In the months before the Queen’s death, she suffered from bone marrow cancer, or so we were told by her late husband Prince Philip’s close friend Gyles Brandreth.
That rumour had been doing the rounds but was certainly not in the public domain when she died aged 96 from, as her death certificate said, “old age”.
“Mobility issues” were blamed for her sporadic non-attendances as her long reign eventually came to an end and her frailty was increasingly obvious.
Fast forward eighteen months to a new monarch and a new approach. Much has been made of King Charles’s readiness to share his cancer diagnosis and, just before that, his non-cancerous prostate problems.
Cancer charities have welcomed the openness of the royal family, which they believe will encourage people to seek prostate check-ups and is already having the “King Charles effect” on visits to cancer websites.
And there has been a mostly enthusiastic response in the media to the more modern – that is transparent – way Charles is divulging his medical details.
But this is still the Royal Family, where any candour from the inner circle is refreshing because it remains relatively rare.
What we don’t know about the recent royal health disclosures far outweighs what we do know: the nature of the King’s cancer is a mystery, though some oncologists (and not necessarily those treating him) think they know.
And even more mysterious is the cause of Catherine’s predicament. In fact, it appears that her stay in hospital was so cloak and dagger that the ailing King himself was used as a decoy to draw attention away from his daughter-in-law.

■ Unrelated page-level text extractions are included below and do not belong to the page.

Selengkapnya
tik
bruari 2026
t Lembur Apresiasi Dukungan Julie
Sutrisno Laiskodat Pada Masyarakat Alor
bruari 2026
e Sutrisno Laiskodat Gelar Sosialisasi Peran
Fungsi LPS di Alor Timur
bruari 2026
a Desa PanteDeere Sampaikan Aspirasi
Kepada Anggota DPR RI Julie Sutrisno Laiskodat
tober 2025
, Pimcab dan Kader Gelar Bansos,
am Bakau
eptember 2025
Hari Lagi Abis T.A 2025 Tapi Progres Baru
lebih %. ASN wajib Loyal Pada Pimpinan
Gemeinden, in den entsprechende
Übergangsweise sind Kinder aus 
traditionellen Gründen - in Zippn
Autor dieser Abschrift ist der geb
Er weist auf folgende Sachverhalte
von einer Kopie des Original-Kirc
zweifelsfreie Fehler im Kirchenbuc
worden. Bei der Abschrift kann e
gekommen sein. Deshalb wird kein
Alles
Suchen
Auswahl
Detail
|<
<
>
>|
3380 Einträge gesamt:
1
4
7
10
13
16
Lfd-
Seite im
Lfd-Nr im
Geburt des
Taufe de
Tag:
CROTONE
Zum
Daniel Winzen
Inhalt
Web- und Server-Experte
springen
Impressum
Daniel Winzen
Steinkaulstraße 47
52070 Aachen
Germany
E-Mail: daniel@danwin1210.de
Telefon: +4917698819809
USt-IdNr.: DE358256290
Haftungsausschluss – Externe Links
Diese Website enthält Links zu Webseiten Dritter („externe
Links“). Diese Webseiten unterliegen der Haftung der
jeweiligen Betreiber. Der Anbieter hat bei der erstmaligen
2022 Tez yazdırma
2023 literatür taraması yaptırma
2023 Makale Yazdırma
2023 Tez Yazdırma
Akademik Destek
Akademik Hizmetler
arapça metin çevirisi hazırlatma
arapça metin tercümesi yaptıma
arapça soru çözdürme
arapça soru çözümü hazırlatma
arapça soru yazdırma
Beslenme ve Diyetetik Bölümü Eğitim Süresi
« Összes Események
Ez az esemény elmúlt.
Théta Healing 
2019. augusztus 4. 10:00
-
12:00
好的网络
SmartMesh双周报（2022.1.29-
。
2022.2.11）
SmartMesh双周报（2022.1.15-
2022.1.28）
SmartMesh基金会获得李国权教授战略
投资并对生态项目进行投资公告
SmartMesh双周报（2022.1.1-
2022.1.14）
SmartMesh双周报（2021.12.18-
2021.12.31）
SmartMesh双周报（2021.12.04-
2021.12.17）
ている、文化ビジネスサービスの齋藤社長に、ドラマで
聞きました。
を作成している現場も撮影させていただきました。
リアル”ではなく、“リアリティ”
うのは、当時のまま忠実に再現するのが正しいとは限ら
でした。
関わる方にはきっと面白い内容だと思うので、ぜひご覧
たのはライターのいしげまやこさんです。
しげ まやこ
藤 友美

Apart from the announcement of her planned abdominal surgery, we have been given no information, no official updates, and not even a fleeting glimpse of her being whisked from hospital to home, although when Charles was discharged on the same day at the same clinic, he left from the front door, with Camilla, and waved to the cameras.
It may be indelicate to pry but the lack of a complete picture has prompted wild speculation. Was Charles’s cancer caught early, as Rishi Sunak suggested, or is he seriously ill as even his friends, kept in the dark, are musing?
Stephen Fry said on the BBC’s Today podcast that he was “anxious” that “having been in the wings all this time and to have such a short time on centre stage” would be “really, really sad” for Charles.
The stories about the Princess of Wales range from the upbeat, she’s working on her emails and making progress, to the alarming, with two nurses reportedly at her bedside and her convalescence prolonged.
With so little to go on, we scan old photographs for clues to Catherine’s sickness although we don’t know what we’re looking for.
William is under scrutiny too. Emerging briefly to preside over an investiture at Windsor Castle, and then at a fundraising gala in London, were his eyes hollow, his face gaunt?
A normal person could be forgiven a wobble with both his wife and father out of sorts, and the Windsors are normal people; but they are not a normal family.
Individually, they may be susceptible to the same twists of fate as the rest of us, but collectively they are an institution that, if we believe in constitutional monarchy, must be protected at all costs.
While Queen Elizabeth was alive, mystique afforded the best protection as she adhered to Walter Bagehot’s diktat during Victoria’s reign not to “let in daylight upon magic”.
Through no fault of her own, daylight did seep in, from Diana, from Sarah Ferguson and from Charles, famously spilling the beans to Jonathan Dimbleby. But the Queen was an enigma to the last.
Charles now hopes to straddle two worlds, embracing today’s more confessional culture while shielding the crown from too much probing.
Unfortunately, he has no control over the exposés unleashed by others who have probably damaged the mystique beyond repair. Nothing, it seems, is out of bounds for Harry and Meghan, who are unlikely to have been trusted with many insights into the current crisis.
Since Charles can’t put the genie back in the bottle, a policy of greater openness may be the way forward. It would put an end to the second-guessing and also the inevitable leaking by royal malcontents.
Contrast the inquisition into Joe Biden’s wellbeing by the US press corps this week, with reporters demanding to know “how bad is your memory?” and querying his “mental acuity”, to the respectful questions here about the King’s health.
Charles may shudder at the lack of gentility, and as an unelected head of state he won’t have to handle the bear pit of a press grilling, but the truth can be reassuring.
Uncertainty – over how sick Charles is, what’s really wrong with Catherine, when William will be back in action – is more destabilising than the actual facts for an institution that depends above all on stability.